What you need to do: Please retype only the lines below that run from the one containing "X280512Y203740D02*" through the last line, both included, without altering a word.

Start of Available records

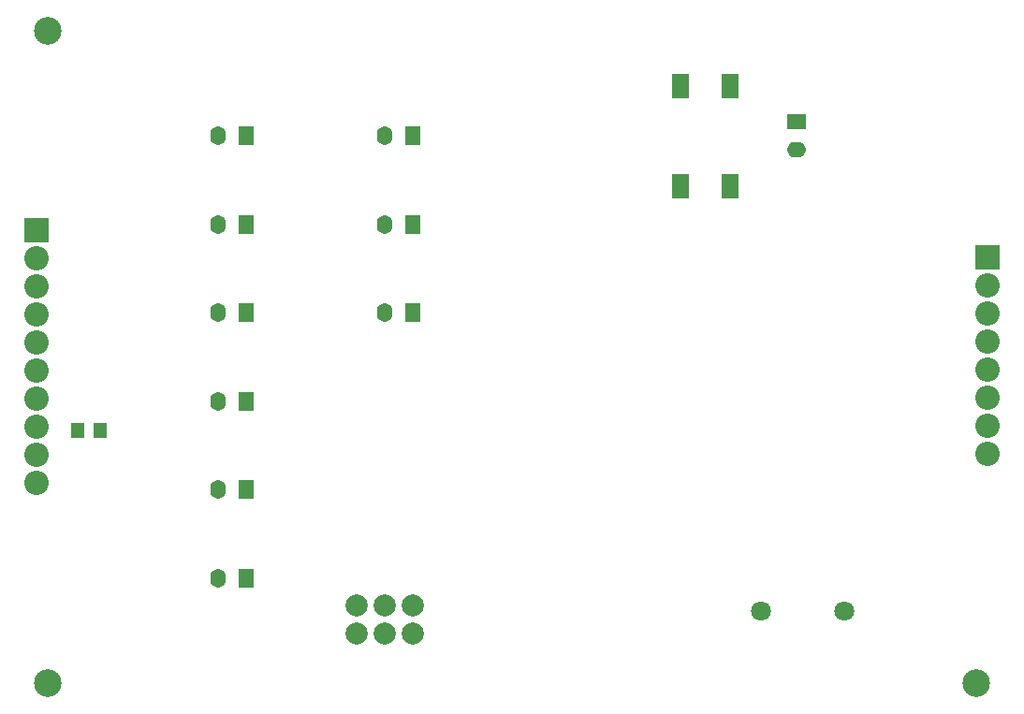
<source format=gts>
G04*
G04 #@! TF.GenerationSoftware,Altium Limited,Altium Designer,21.9.2 (33)*
G04*
G04 Layer_Color=8388736*
%FSLAX25Y25*%
%MOIN*%
G70*
G04*
G04 #@! TF.SameCoordinates,17C33EC5-3FD8-4D5E-BF76-7BF67F947422*
G04*
G04*
G04 #@! TF.FilePolarity,Negative*
G04*
G01*
G75*
%ADD14R,0.04737X0.02769*%
%ADD15R,0.06312X0.09068*%
G04:AMPARAMS|DCode=16|XSize=98.43mil|YSize=98.43mil|CornerRadius=49.21mil|HoleSize=0mil|Usage=FLASHONLY|Rotation=0.000|XOffset=0mil|YOffset=0mil|HoleType=Round|Shape=RoundedRectangle|*
%AMROUNDEDRECTD16*
21,1,0.09843,0.00000,0,0,0.0*
21,1,0.00000,0.09843,0,0,0.0*
1,1,0.09843,0.00000,0.00000*
1,1,0.09843,0.00000,0.00000*
1,1,0.09843,0.00000,0.00000*
1,1,0.09843,0.00000,0.00000*
%
%ADD16ROUNDEDRECTD16*%
%ADD17C,0.07099*%
%ADD18C,0.07887*%
%ADD19C,0.08674*%
%ADD20R,0.08674X0.08674*%
%ADD21O,0.05524X0.06706*%
%ADD22R,0.05524X0.06706*%
%ADD23O,0.06706X0.05524*%
%ADD24R,0.06706X0.05524*%
D14*
X32480Y102362D02*
D03*
Y105118D02*
D03*
X24606Y102362D02*
D03*
Y105118D02*
D03*
D15*
X256890Y226378D02*
D03*
X239173D02*
D03*
X256890Y190945D02*
D03*
X239173D02*
D03*
D16*
X13780Y246063D02*
D03*
Y13780D02*
D03*
X344488D02*
D03*
D17*
X297638Y39370D02*
D03*
X267717D02*
D03*
D18*
X123701Y41496D02*
D03*
X133701D02*
D03*
X143701D02*
D03*
X133701Y31496D02*
D03*
X123701D02*
D03*
X143701D02*
D03*
D19*
X348425Y95354D02*
D03*
Y115354D02*
D03*
Y145354D02*
D03*
Y155354D02*
D03*
Y135354D02*
D03*
Y125354D02*
D03*
Y105354D02*
D03*
X9843Y115197D02*
D03*
Y135197D02*
D03*
Y145197D02*
D03*
Y165197D02*
D03*
Y155197D02*
D03*
Y125197D02*
D03*
Y105197D02*
D03*
Y85197D02*
D03*
Y95197D02*
D03*
D20*
X348425Y165354D02*
D03*
X9843Y175197D02*
D03*
D21*
X74646Y208661D02*
D03*
X133858D02*
D03*
X74646Y177165D02*
D03*
X133858Y177165D02*
D03*
X74646Y145669D02*
D03*
X133858Y145669D02*
D03*
X74646Y114173D02*
D03*
Y82677D02*
D03*
Y51181D02*
D03*
D22*
X84646Y208661D02*
D03*
X143858D02*
D03*
X84646Y177165D02*
D03*
X143858Y177165D02*
D03*
X84646Y145669D02*
D03*
X143858Y145669D02*
D03*
X84646Y114173D02*
D03*
Y82677D02*
D03*
Y51181D02*
D03*
D23*
X280512Y203740D02*
D03*
D24*
Y213740D02*
D03*
M02*

</source>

End of Available records

Solved problem:
X280512Y203740D02*
D03*
D24*
Y213740D02*
D03*
M02*

</source>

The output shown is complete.